A set of thank you note cards is always a useful gift, especially a set suitable for a child to give, but even better if they can embellish the cards themselves. Fortunately this week's FREE design of the Week is a printable thank you card. I made a gift box including a set of cards, and envelopes and a sheet of stickers that can be used to decorate the cards.
In this post I will show you how to quickly make a batch of cards, the presentation box and a full
tutorial on how to make the set of stickers from pattered paper using your scanner and PixScan™ mat.
Heavy-weight Plain Coloured Cardstock (for box & card bases)
Double Sided Adhesive Sheets
Now if you are in a tearing hurry you can just print off the cards with registration marks, one to a sheet of A4 cardstock and cut them out with your Silhouette. The pieces are customisable so you could fill the card background with any colour or even a pattern and change the colour of the lettering to suit.
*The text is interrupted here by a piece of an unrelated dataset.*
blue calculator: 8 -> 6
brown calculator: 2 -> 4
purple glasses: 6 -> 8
However, my printer won't take heavy-weight cardstock and I prefer a more layered look to my cards (but without too much additional effort). I decided to make a set of four cards using these parts:
- White card base
- Patterned paper front
- Vellum panel
- Sentiment in white vinyl
The file contains the card base, and the pattered panel is made by using the knife tool to cut the card base along the centre fold line.
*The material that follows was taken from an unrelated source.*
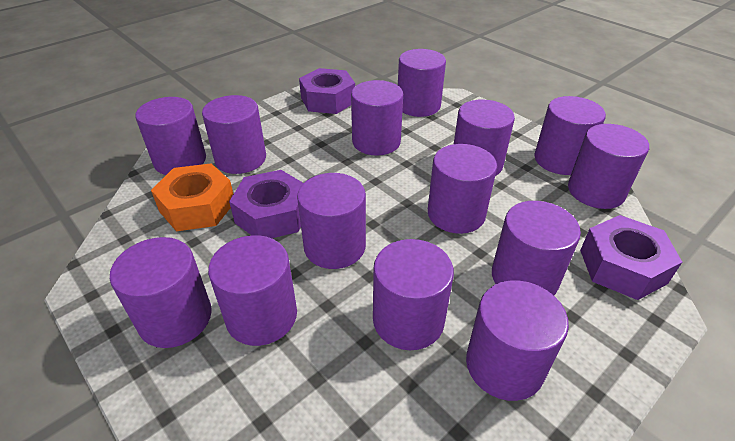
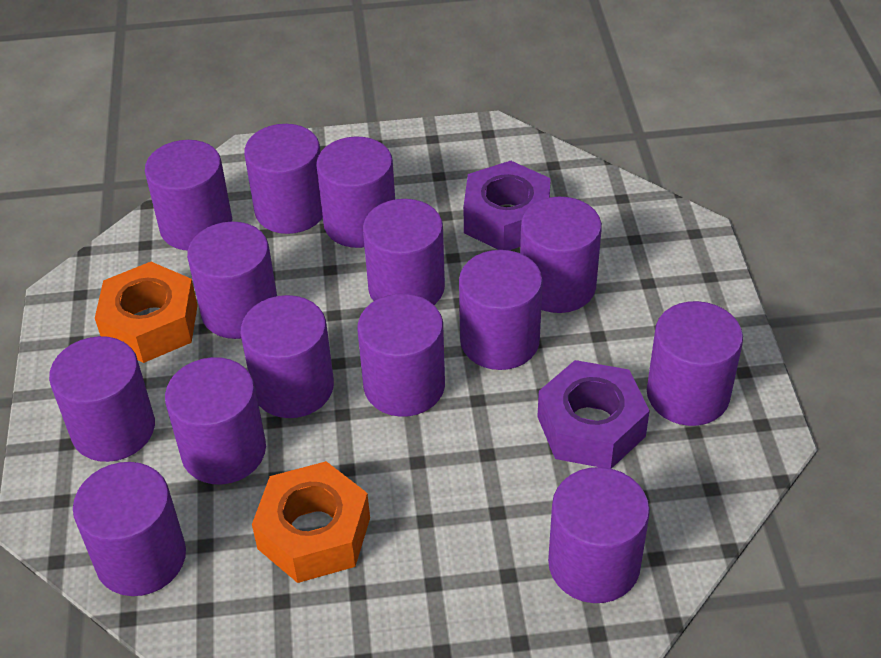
orange nut: 1 -> 2
purple nut: 3 -> 2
The vellum panel is made by reducing the size of the pattered panel using one of the corner drag handles.
I decided to cut the sentiment from white vinyl, but it needed a little editing first.
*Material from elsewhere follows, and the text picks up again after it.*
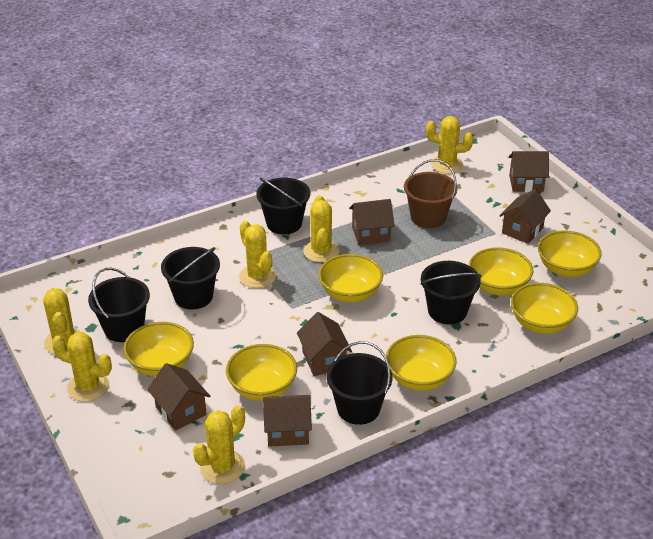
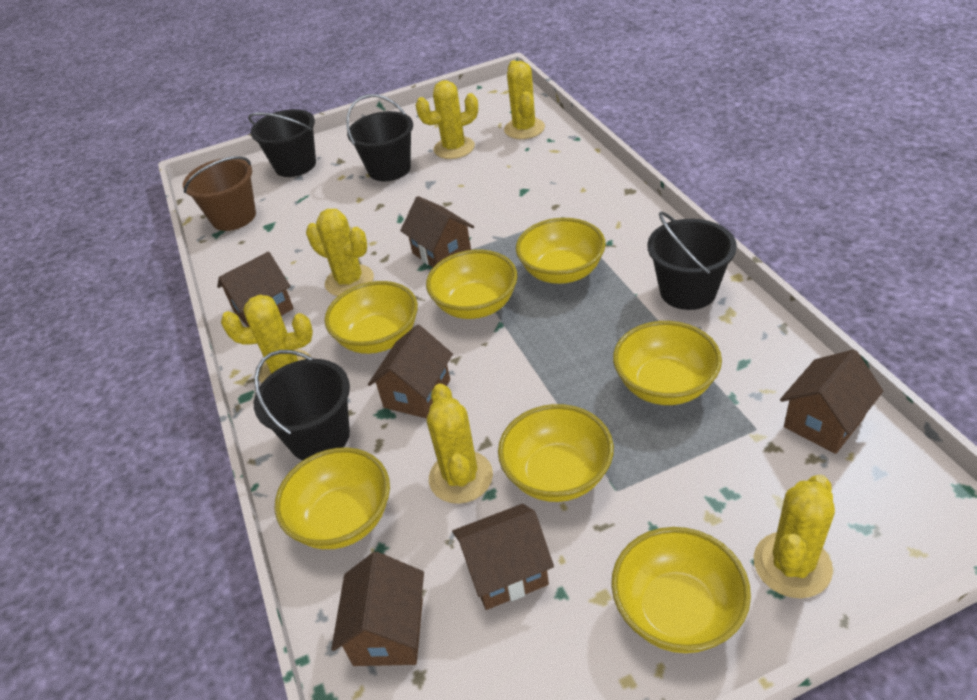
black bucket: 5 -> 4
When I turned on the cut settings, I could see that the letters were separate from each other and needed welding before sending to cut. The flourishes were single lines, so to make them into cuttable shapes, I created an offset for each of a similar thickness to the lettering. Firstly I reduced the line width (beige part) to zero, and then created an offset for each of 0.03", removing the original lines.
Once all the pieces were cut, assembly was straight forward, with each printed panel aligned to a card front, and the vellum panel applied on top (small pieces of double-sided adhesive tape were hidden behind the loops on the letters to secure the vellum). The vinyl sentiments were weeded using the hook tool and then the sentiment transferred to the velum with transfer paper.
The box was simply cut, folded and assembled, with the decorative panels added, cut from patterned paper.
To make the stickers I used pattered paper, the PixScan™ Mat and (my new discovery) double sided adhesive sheets. The PixScan™ feature allows printed images to be used which have not originated from the Silhouette Studio® software. The PixScan™ mat provides cut lines at the image’s actual size (or with a margin if an offset border is required). The use of the double sided sticker sheet, adhered to the printed images prior to cutting, transforms those images into stickers!
The images from the printed paper can be imported into the software using a camera or a scanner. I always use my scanner, part of my regular all-in-one office printer as my phone has a rubbish camera.
These are the steps involved.
Remove either the white or the yellow layer from a double sided sheet. It is easier to remove the yellow layer, but if you leave the yellow one on, it is easier to remove the stickers later. Smooth your patterned paper onto the sticker sheet. N.B. These pics show the yellow layer removed.
Place the two papers onto the PixScan™ mat ensuring that the whole sheet is within the mat’s cutting area shown by the black line border on the mat.
Click on the PixScan™ Icon in the Silhouette Studio® software. Select 'Import from Scanner'.
Place the image on the PixScan™ mat face down onto the scanner.
Select your scanner from the drop-down list and click Import PixScan™ Image. It is likely that
the PixScan™ mat will be larger than the scanner. If so, you can scan in two passes and the software will knit the images together properly. If you find this confusing, watch Brian from Graphtec GB's video Silhouette Studio® - PixScan with a Scanner. I find that I sometimes need to scan several times, alternating the orientation of the mat each time, until both are read in.
Once the whole image is displayed on your computer screen you can create the cut lines. Open the Trace Window, click Trace Area and drag the trace box around around the images. Then untick the High Pass Filter and drag the threshold slider until the individual images are JUST filled entirely with yellow and click Trace Outer Edge. Just slightly more than in the picture below.
STEP 6: (optional)
If you'd like a white border around your images create a small offset around the images and delete the original cut lines. Delete any unwanted cut lines by releasing the compound path and selecting any stray cut lines or dots and delete.
Once you are happy with the cut lines feed the PixScan™ mat, with papers attached, into your cutter. Set cut settings appropriate to your pattered paper and sticker paper mix (a test cut is advisable).
Once cut, you'll be able to place a selection of the stickers onto a piece of the the waste sticker backing paper cut to fit inside the box lid. Add a few extra to the lid front.
Now you'll have a great gift for a child, or if you change up the designs make a kit for a friend. Whichever your preference, I hope you have fun with your PixScan™ mat and make a whole host of stickers - do share your makes!